▶ _Work to complete_
Starting at the line that holds "X625Y170D02*", transcribe every line to the end of the data exactly; include no other lines.

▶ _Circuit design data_
++++++++++++++++++++

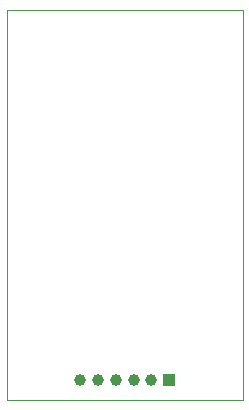
<source format=gtp>
G04 Layer_Color=8421504*
%FSLAX42Y42*%
%MOMM*%
G71*
G01*
G75*
%ADD10C,1.00*%
%ADD11R,1.00X1.00*%
%ADD14C,0.10*%
D10*
X1075Y170D02*
D03*
X925Y170D02*
D03*
X775Y170D02*
D03*
X625Y170D02*
D03*
X1225Y170D02*
D03*
D11*
X1375D02*
D03*
D14*
X0Y0D02*
Y3300D01*
X2000D01*
Y0D02*
Y3300D01*
X0Y0D02*
X2000D01*
M02*

</source>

++++++++++++++++++++

▶ _Exercise result_
X625Y170D02*
D03*
X1225Y170D02*
D03*
D11*
X1375D02*
D03*
D14*
X0Y0D02*
Y3300D01*
X2000D01*
Y0D02*
Y3300D01*
X0Y0D02*
X2000D01*
M02*

</source>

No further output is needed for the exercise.